### Required action
There is material below. Print exactly the lines starting at the line with "Document page, 1626x1125 pixels." and ending at the line with "For every layout", ends included, and no others.

Recorded information START

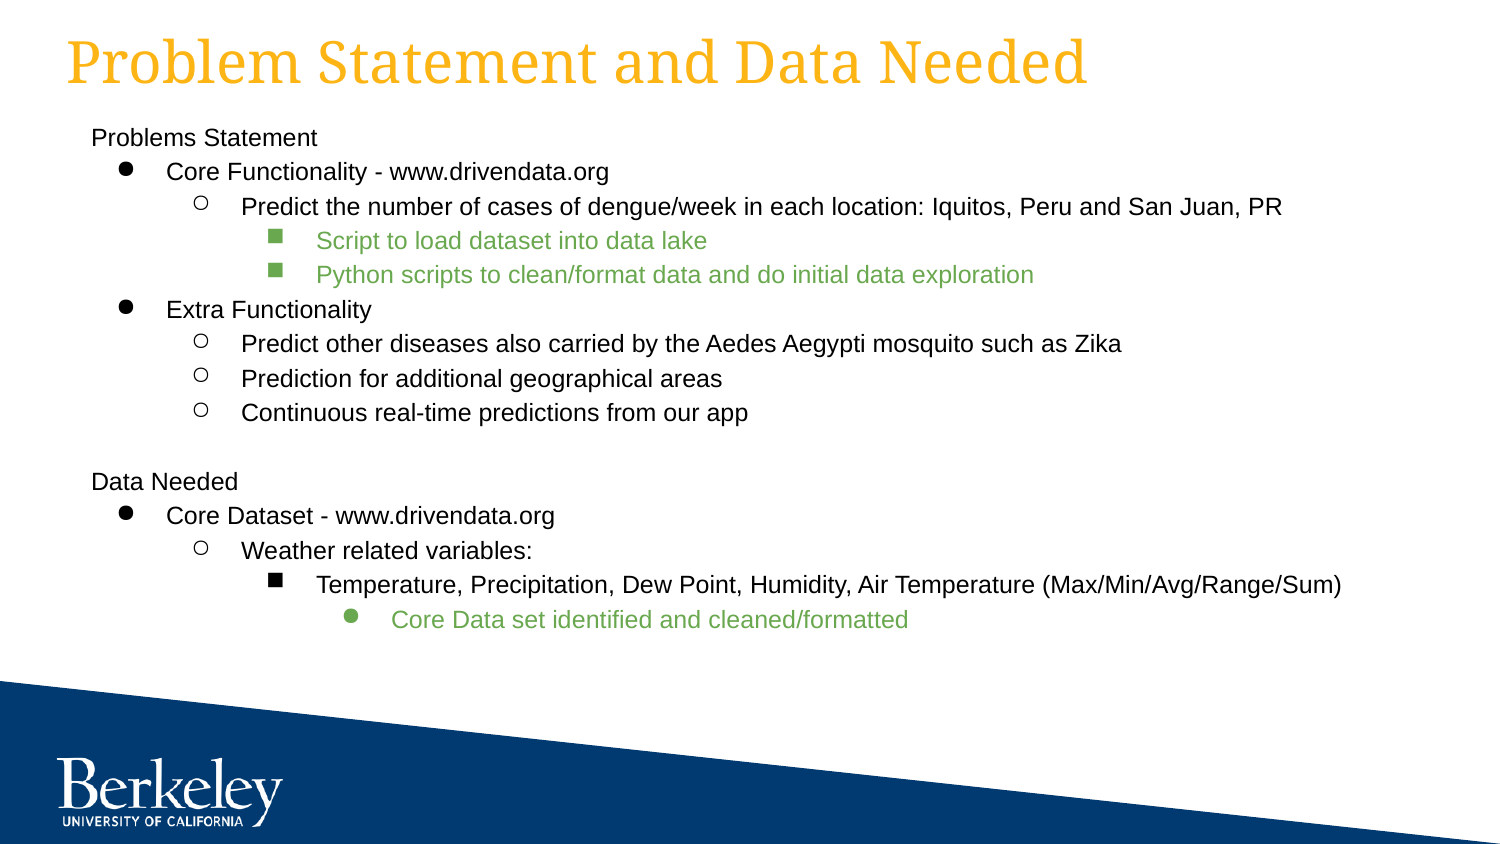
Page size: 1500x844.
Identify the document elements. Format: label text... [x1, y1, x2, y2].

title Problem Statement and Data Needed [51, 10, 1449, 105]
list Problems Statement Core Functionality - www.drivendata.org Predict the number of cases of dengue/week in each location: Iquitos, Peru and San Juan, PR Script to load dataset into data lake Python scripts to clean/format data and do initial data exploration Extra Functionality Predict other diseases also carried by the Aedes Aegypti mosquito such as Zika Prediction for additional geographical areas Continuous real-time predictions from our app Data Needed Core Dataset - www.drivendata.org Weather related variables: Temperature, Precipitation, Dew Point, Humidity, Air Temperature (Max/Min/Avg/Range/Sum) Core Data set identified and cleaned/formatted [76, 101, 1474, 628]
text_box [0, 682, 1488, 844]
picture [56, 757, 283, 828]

Recorded information END
Recorded information START

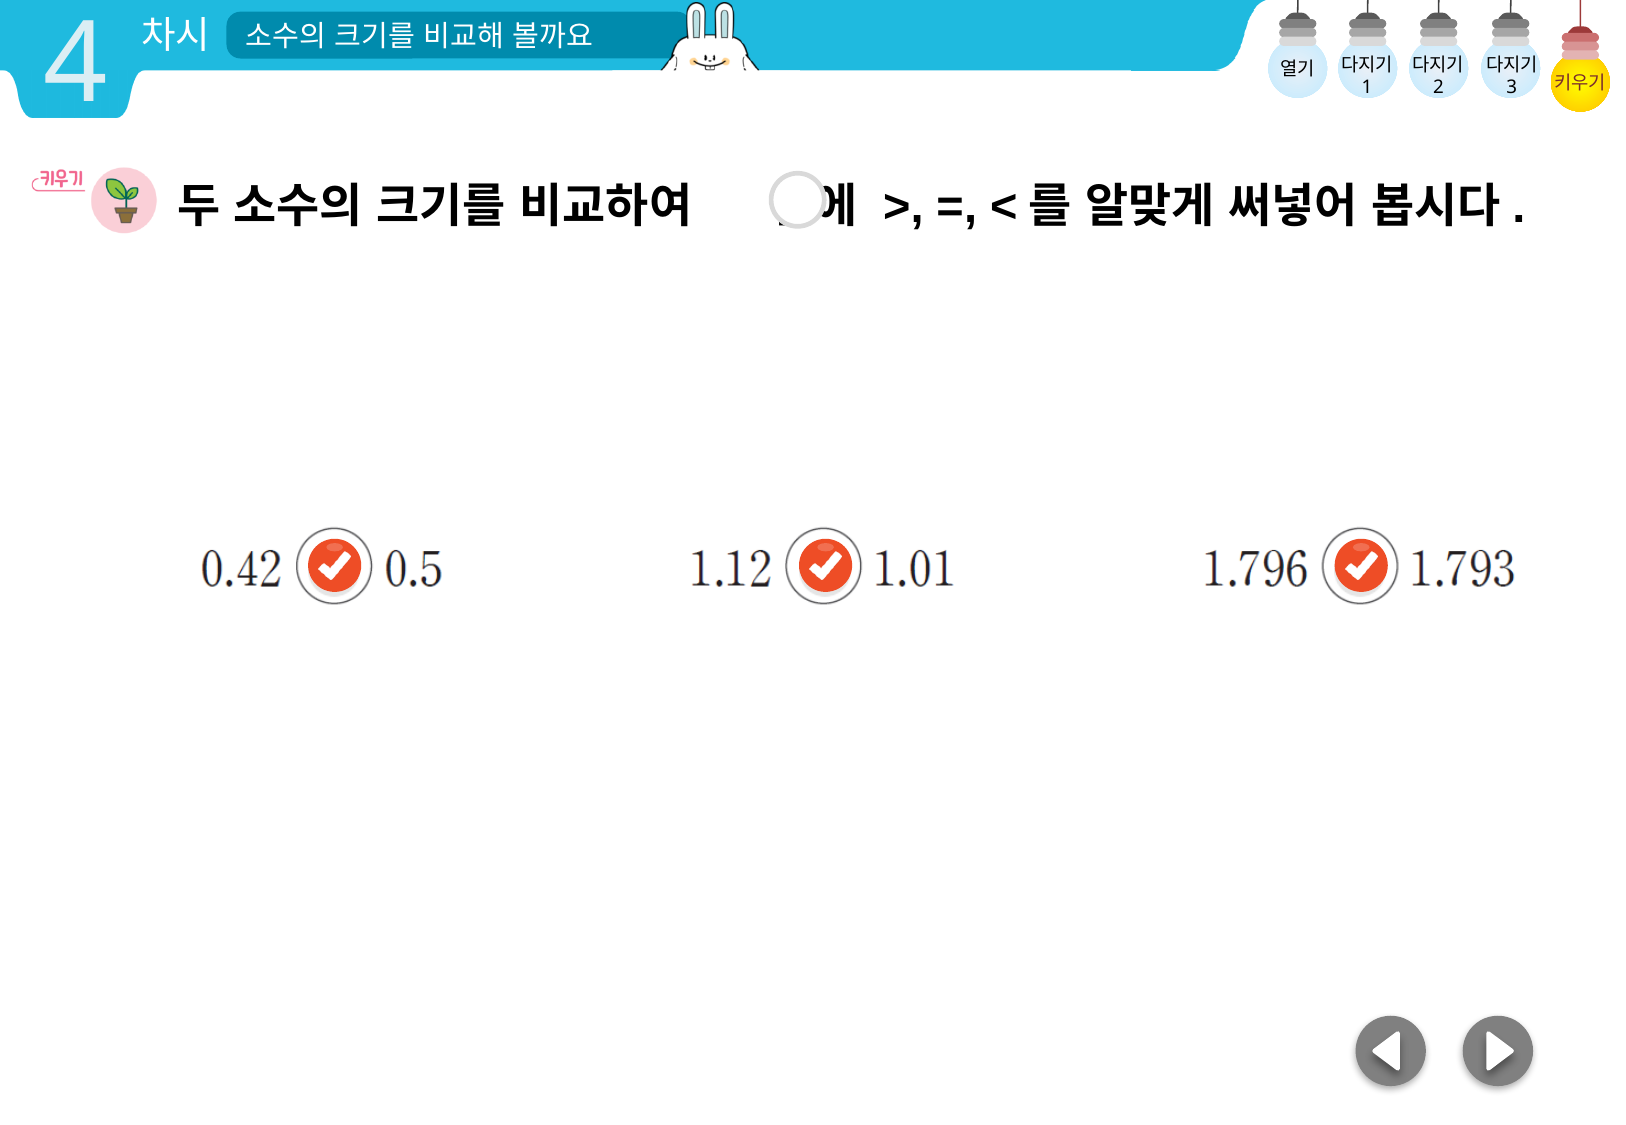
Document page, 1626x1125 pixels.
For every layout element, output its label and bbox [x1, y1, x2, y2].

Recorded information END

### Answer area
Document page, 1626x1125 pixels.
For every layout element, output its label and bbox [x1, y1, x2, y2].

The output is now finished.